* Exercise aim *
Could you write out, exactly, every line from the top of the data through the line holding "Organi di governo"? Omit the pictures.

*** Dataset Section Begins ***

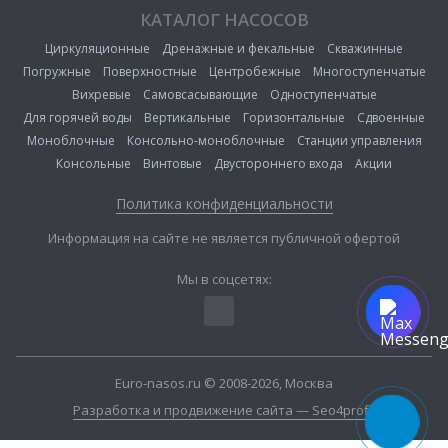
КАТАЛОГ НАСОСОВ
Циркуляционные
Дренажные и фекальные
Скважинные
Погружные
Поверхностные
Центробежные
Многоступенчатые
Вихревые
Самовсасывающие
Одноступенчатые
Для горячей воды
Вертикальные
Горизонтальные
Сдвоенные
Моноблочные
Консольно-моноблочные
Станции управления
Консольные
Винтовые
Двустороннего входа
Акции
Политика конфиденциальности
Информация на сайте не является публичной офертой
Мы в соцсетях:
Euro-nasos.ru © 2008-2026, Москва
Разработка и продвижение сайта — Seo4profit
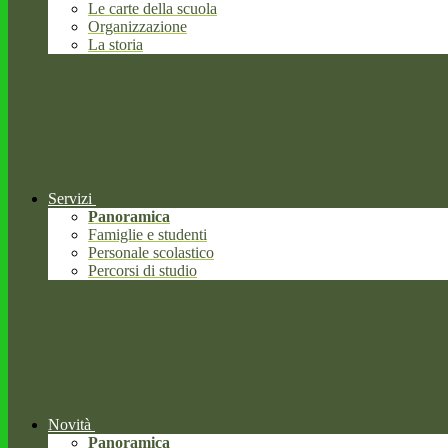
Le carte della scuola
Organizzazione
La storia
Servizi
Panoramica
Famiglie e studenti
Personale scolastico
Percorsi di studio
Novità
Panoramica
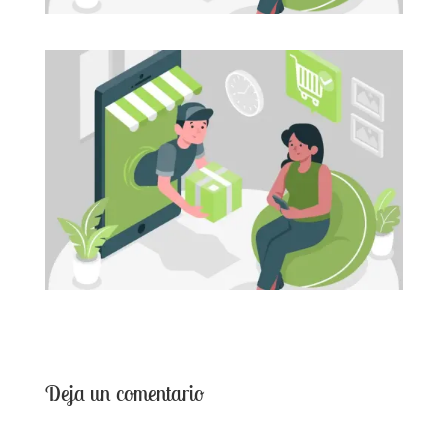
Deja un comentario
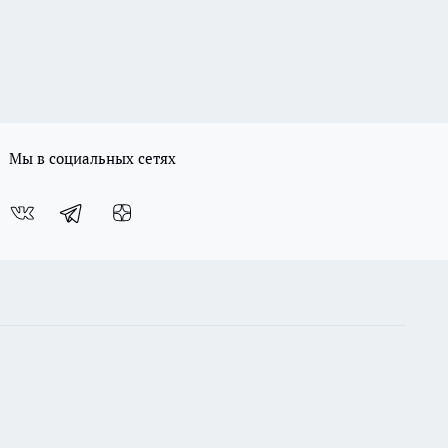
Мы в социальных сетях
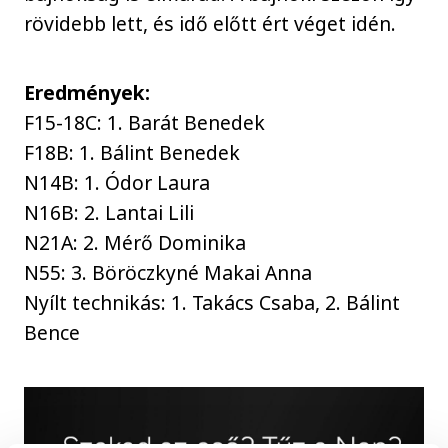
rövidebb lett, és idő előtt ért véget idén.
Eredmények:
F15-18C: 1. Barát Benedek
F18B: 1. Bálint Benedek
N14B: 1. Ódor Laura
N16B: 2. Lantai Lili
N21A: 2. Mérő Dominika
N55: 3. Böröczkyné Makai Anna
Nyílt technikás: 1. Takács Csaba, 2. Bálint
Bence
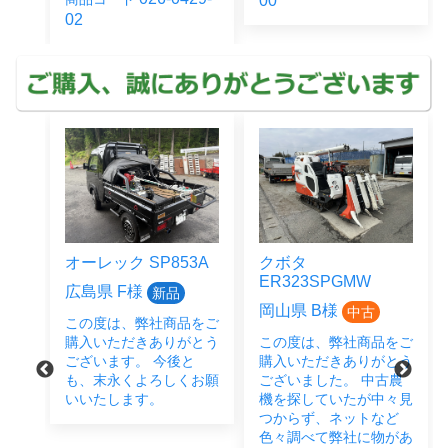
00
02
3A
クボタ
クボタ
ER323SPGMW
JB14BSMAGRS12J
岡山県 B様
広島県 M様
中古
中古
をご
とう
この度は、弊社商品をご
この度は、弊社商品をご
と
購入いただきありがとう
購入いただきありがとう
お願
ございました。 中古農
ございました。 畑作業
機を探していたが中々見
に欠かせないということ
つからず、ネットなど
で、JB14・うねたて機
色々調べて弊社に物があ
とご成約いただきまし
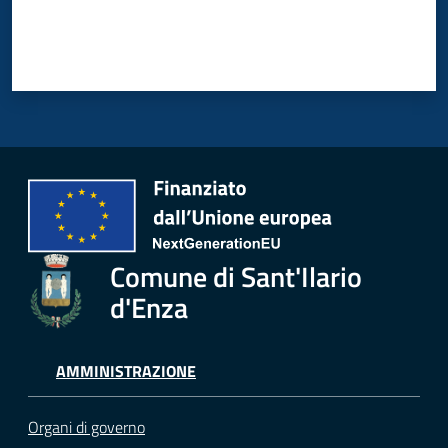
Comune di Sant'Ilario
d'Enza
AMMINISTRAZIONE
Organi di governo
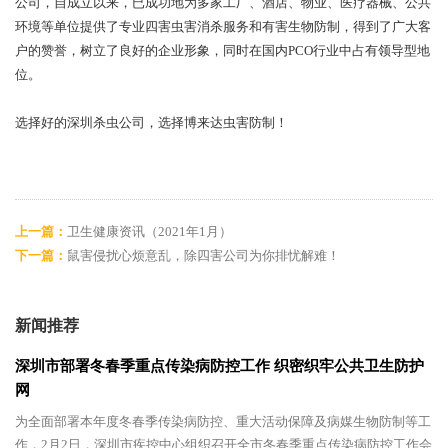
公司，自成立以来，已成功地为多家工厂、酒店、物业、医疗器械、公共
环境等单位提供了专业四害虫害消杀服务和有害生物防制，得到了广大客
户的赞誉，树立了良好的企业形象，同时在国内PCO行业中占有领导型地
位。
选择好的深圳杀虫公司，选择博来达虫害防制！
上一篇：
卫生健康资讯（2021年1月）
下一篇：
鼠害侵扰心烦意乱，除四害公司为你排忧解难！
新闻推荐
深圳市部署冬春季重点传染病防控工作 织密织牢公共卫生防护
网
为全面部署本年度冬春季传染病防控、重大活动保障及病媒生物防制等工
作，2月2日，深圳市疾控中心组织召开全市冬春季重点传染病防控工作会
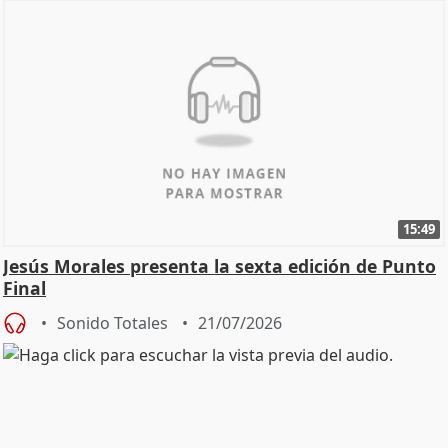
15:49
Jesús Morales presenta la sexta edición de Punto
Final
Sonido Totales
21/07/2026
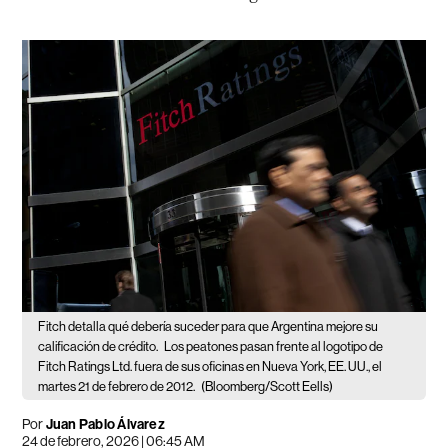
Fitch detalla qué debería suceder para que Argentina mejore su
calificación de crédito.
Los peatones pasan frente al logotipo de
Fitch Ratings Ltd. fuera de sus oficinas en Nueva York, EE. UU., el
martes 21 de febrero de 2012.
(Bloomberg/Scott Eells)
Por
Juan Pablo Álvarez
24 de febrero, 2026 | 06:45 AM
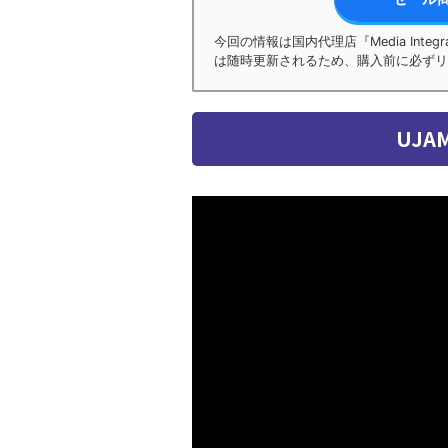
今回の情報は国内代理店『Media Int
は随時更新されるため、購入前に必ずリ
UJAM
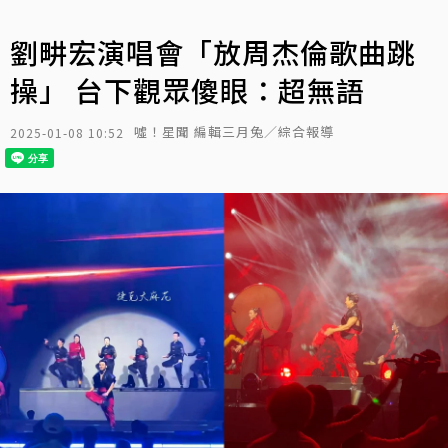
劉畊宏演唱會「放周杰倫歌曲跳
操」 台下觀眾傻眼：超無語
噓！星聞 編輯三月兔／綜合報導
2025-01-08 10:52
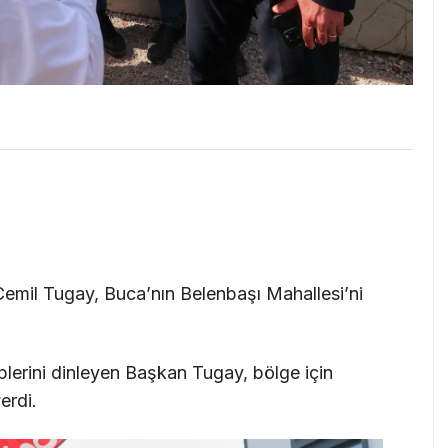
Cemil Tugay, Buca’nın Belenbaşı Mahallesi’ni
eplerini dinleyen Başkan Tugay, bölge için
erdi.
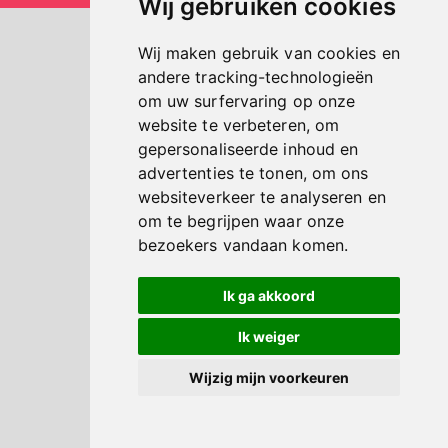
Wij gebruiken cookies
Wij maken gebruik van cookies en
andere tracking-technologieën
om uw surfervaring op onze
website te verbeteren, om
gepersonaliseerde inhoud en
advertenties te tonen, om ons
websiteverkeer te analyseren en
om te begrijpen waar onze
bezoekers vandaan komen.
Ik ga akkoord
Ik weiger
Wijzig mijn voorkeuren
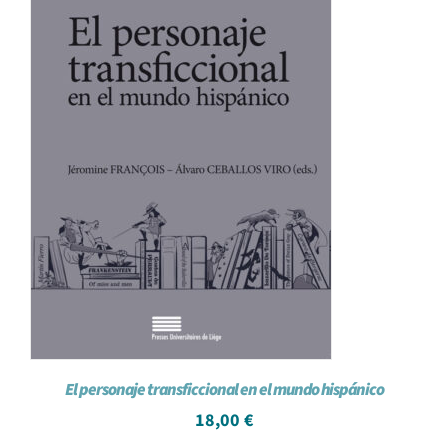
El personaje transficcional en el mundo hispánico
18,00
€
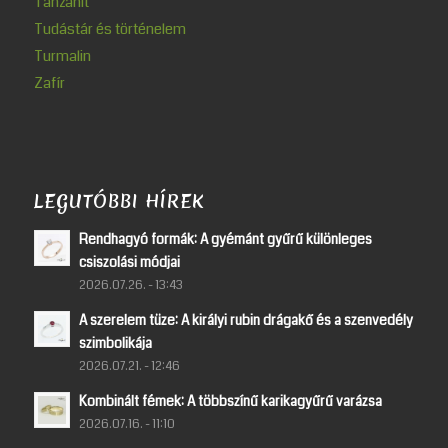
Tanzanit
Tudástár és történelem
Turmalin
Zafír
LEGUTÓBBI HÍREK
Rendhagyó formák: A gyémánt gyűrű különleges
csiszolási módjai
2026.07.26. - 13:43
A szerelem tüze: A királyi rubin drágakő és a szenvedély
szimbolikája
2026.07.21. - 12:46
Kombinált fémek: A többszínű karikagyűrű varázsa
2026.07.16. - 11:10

*** Dataset Section Ends ***

* Exercise response *
КАТАЛОГ НАСОСОВ
Циркуляционные
Дренажные и фекальные
Скважинные
Погружные
Поверхностные
Центробежные
Многоступенчатые
Вихревые
Самовсасывающие
Одноступенчатые
Для горячей воды
Вертикальные
Горизонтальные
Сдвоенные
Моноблочные
Консольно-моноблочные
Станции управления
Консольные
Винтовые
Двустороннего входа
Акции
Политика конфиденциальности
Информация на сайте не является публичной офертой
Мы в соцсетях:
Euro-nasos.ru © 2008-2026, Москва
Разработка и продвижение сайта — Seo4profit
Le carte della scuola
Organizzazione
La storia
Servizi
Panoramica
Famiglie e studenti
Personale scolastico
Percorsi di studio
Novità
Panoramica
Deja un comentario
Мы в социальных сетях
rövidebb lett, és idő előtt ért véget idén.
Eredmények:
F15-18C: 1. Barát Benedek
F18B: 1. Bálint Benedek
N14B: 1. Ódor Laura
N16B: 2. Lantai Lili
N21A: 2. Mérő Dominika
N55: 3. Böröczkyné Makai Anna
Nyílt technikás: 1. Takács Csaba, 2. Bálint
Bence
00
02
3A
クボタ
クボタ
ER323SPGMW
JB14BSMAGRS12J
岡山県 B様
広島県 M様
中古
中古
をご
とう
この度は、弊社商品をご
この度は、弊社商品をご
と
購入いただきありがとう
購入いただきありがとう
お願
ございました。 中古農
ございました。 畑作業
機を探していたが中々見
に欠かせないということ
つからず、ネットなど
で、JB14・うねたて機
色々調べて弊社に物があ
とご成約いただきまし
Comune di Sant'Ilario
d'Enza
AMMINISTRAZIONE
Organi di governo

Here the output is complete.